12-02-2022 15:18:22 +0330 SOCK5.6699 00000 user144 97.251.107.125:38605 1.1.1.1:443 51766 169369 0 CONNECT 1.1.1.1:443

So I wrote a Python script to extract both items and store them in separate lists and then joined them with zip function.

import pprint
import collections

iplist=[]
for l in data:
    ip_port=l[53:71]
    iplist.append(ip_port.split(':')[0])


userlist=[]
for u in data:
    user=u[42:52]
    userlist.append(user.replace(" ", ""))

a=list(zip(iplist,userlist))
most_ip=collections.Counter(a).most_common(5)
pprint.pprint(most_ip)

This code works fine, and I'm able to get the top used ip with its corresponding username. Also need to mention that I didn't use re module, since it was listing the second IP (destination IP which is 1.1.1.1- which I don't care about it)
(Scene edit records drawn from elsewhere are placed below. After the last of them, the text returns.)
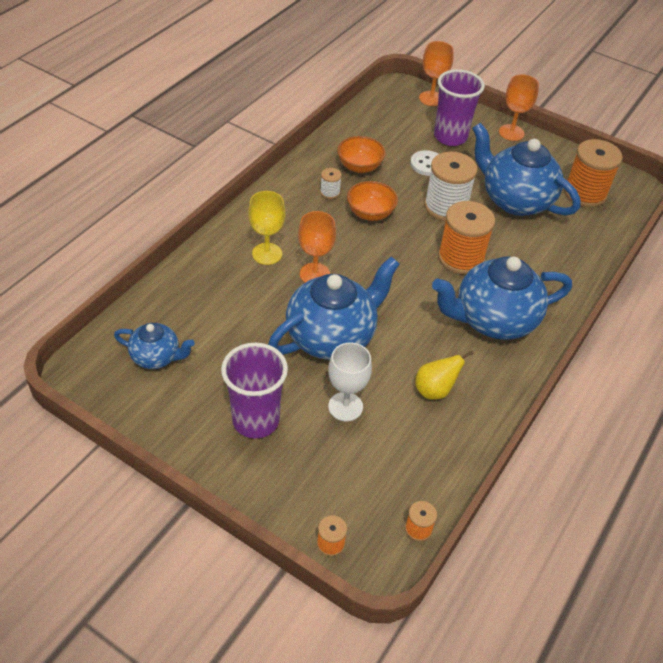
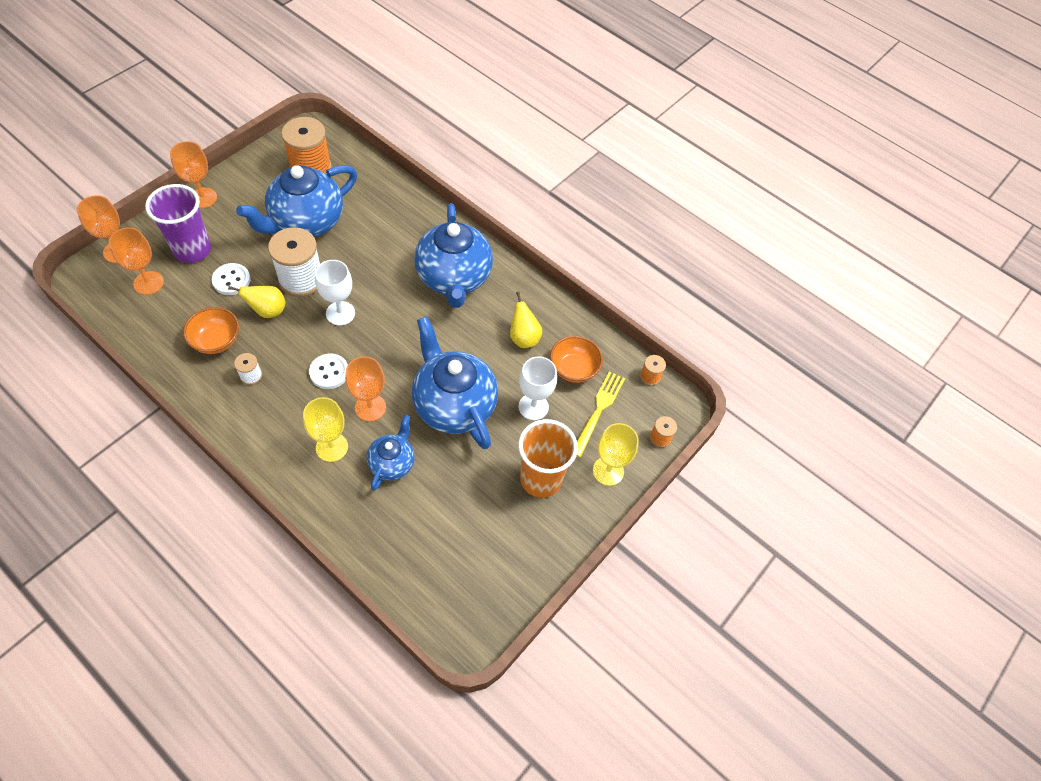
camera: 85 degrees left, 10 degrees up
(156, 357) = (456, 562): blue teapot -> blue teapot (392, 463)
(256, 420) = (540, 479): purple cup -> orange cup
(275, 486) = (608, 471): none -> yellow goblet
(346, 241) = (329, 372): none -> white button
(355, 472) = (598, 410): none -> yellow fork
(370, 213) = (294, 344): orange bowl -> orange bowl (573, 369)
(402, 191) = (268, 311): none -> yellow pear
(406, 120) = (148, 283): none -> orange goblet
(416, 239) = (340, 313): none -> white goblet
(461, 258) = (374, 283): orange spool -> none

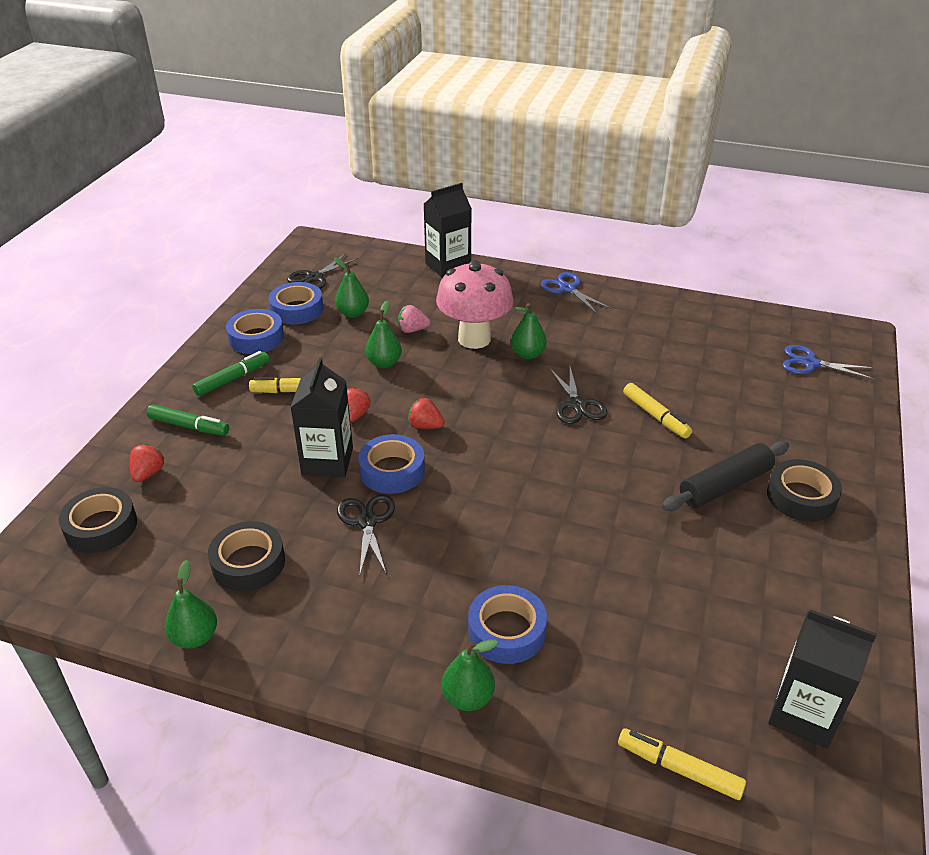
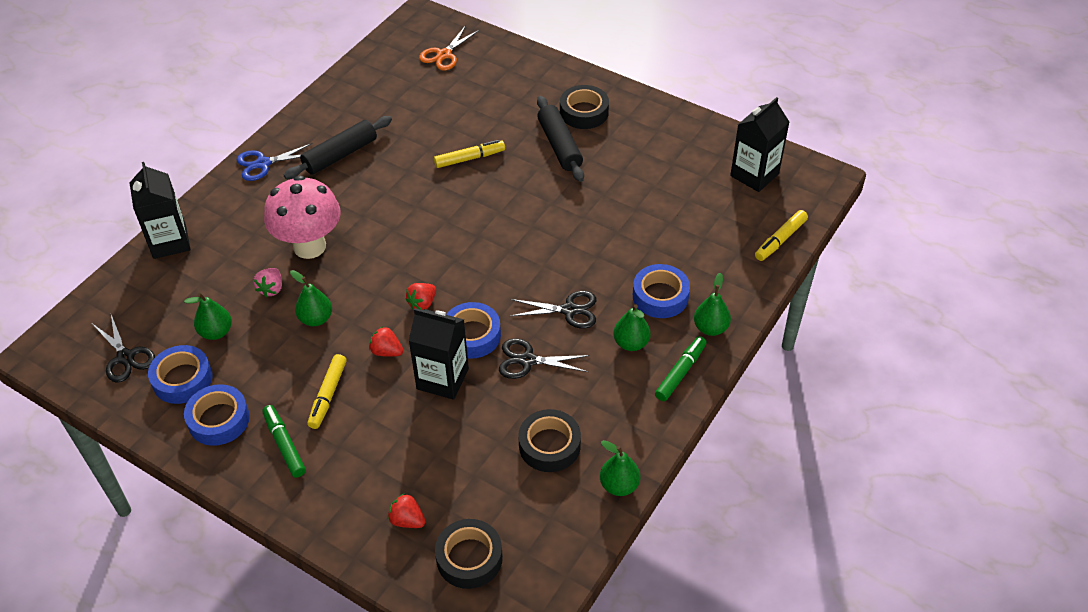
camera: 75 degrees left, 10 degrees up
(189, 426) = (347, 485): green marker -> green marker (680, 372)
(528, 354) = (352, 215): green pear -> green pear (631, 343)
(577, 405) = (436, 200): black scissors -> black scissors (569, 310)
(606, 329) = (340, 155): none -> black rolling pin
(810, 363) = (444, 55): blue scissors -> orange scissors

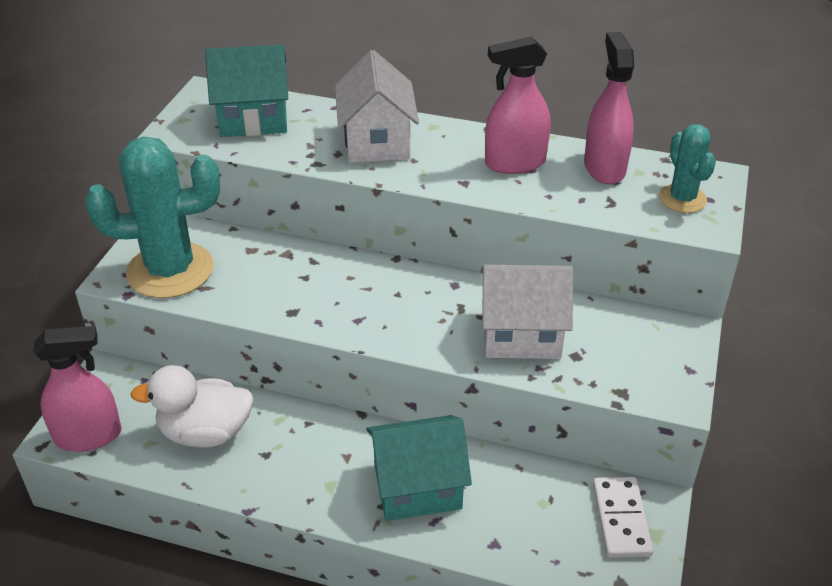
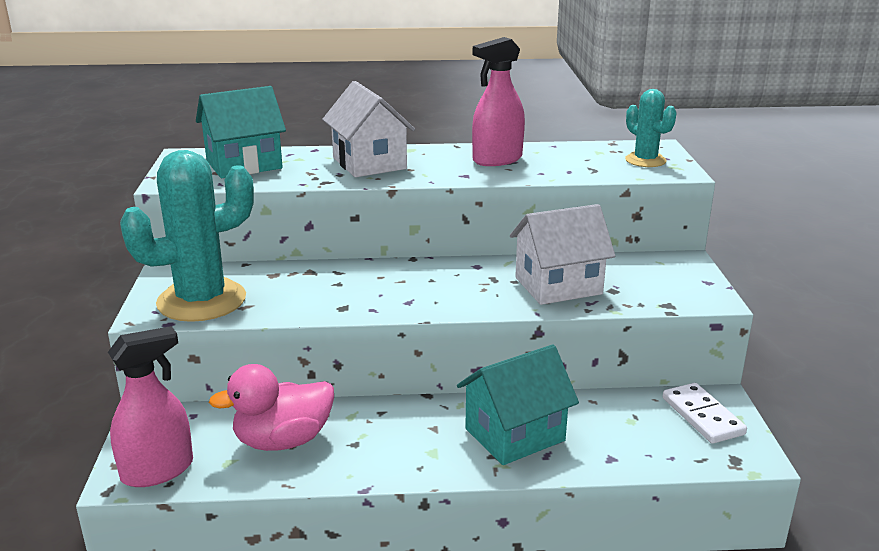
camera: 20 degrees left, 15 degrees down
(205, 433) = (283, 441): white duck -> pink duck
(604, 167) = (570, 153): pink spray bottle -> none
Question: Is there any other way(more neat wey) than the way I've written the code?

0 + 0

python

dirkt

6/12/23, 8:03 PM

You could have used `cut` (commandline tool).

Zareh Kasparian

6/13/23, 9:23 AM

@dirkt this is a Linux/unix based command, I'm trying to use Python. since I want to use the script to some none-Unix systems as well.

shearn89

6/14/23, 8:58 AM

This is probably a better fit for StackOverflow since it's about programming. Not sure if it's an answer to your actual problem but there are lots of tools to parse logs out there, such as the Elastic FileBeats utility, among many others. You could also look at PyGrok.

shearn89

6/14/23, 9:00 AM

Also, you're doing 2 iterations through the data which is slow. Do one, split each line on spaces, pull out the fields you need by index and add them to the dictionary. You'll do it in half the time.

Zareh Kasparian

6/14/23, 5:49 PM

@shearn89 Thanks shearn89, you mentioned a good point. I have edited my code, it looks simpler and much clear now.

Score:1

Server

Misc08

6/17/23, 11:36 PM

There are many capabilities to optimize also your new code. The two things catching me most:

Do not execute split() more than once for each line of the log, just execute split() once and store the result in a variable, because each execution of this functions needs some time (even its not much, but will add up the more data you process).

s = i.split(' ')
ip=s[6].split(':')[0]
user=s[5]

Why creating two list and then zipping them together afterwards? Just store the tuples directly in a list:

l = []
for i in data:
   s = i.split(' ')
   ip=s[6].split(':')[0]
   user=s[5]
   l.append(tuple((ip, user)))
top_used=collections.Counter(l).most_common(5)

0 + 0

Zareh Kasparian

6/18/23, 10:31 AM

Thanks for your code. having tuple in this case is just for speeding up the code?

Misc08

6/18/23, 1:48 PM

@ZarehKasparian Indeed creating the tuples directly is speeding up the code, since you don't need the zip-function anymore, which is basically creating tuples from those two lists, see https://docs.python.org/3/library/functions.html#zip

Score:1

Server

Zareh Kasparian

6/14/23, 5:52 PM

With the suggestion of "shearn89" I have edited my code as below:

much simpler with a single iteration.

userlist=[]
iplist=[]
for i in data:
    ip=i.split(' ')[6].split(':')[0]
    user=i.split(' ')[5]
    iplist.append(ip)
    userlist.append(user)

top_used=collections.Counter(zip(iplist,userlist)).most_common(5)
pprint.pprint(top_used)

0 + 0

Elon Musk

I sit in a Tesla and translated this thread with Ai:

EN: multiple portion selection of a string in python

TH: การเลือกสตริงหลายส่วนในหลาม

RO: selectarea mai multor porțiuni a unui șir în python

RU: выбор нескольких частей строки в python

VI: lựa chọn nhiều phần của một chuỗi trong python

Post an answer

Most people don’t grasp that asking a lot of questions unlocks learning and improves interpersonal bonding. In Alison’s studies, for example, though people could accurately recall how many questions had been asked in their conversations, they didn’t intuit the link between questions and liking. Across four studies, in which participants were engaged in conversations themselves or read transcripts of others’ conversations, people tended not to realize that question asking would influence—or had influenced—the level of amity between the conversationalists.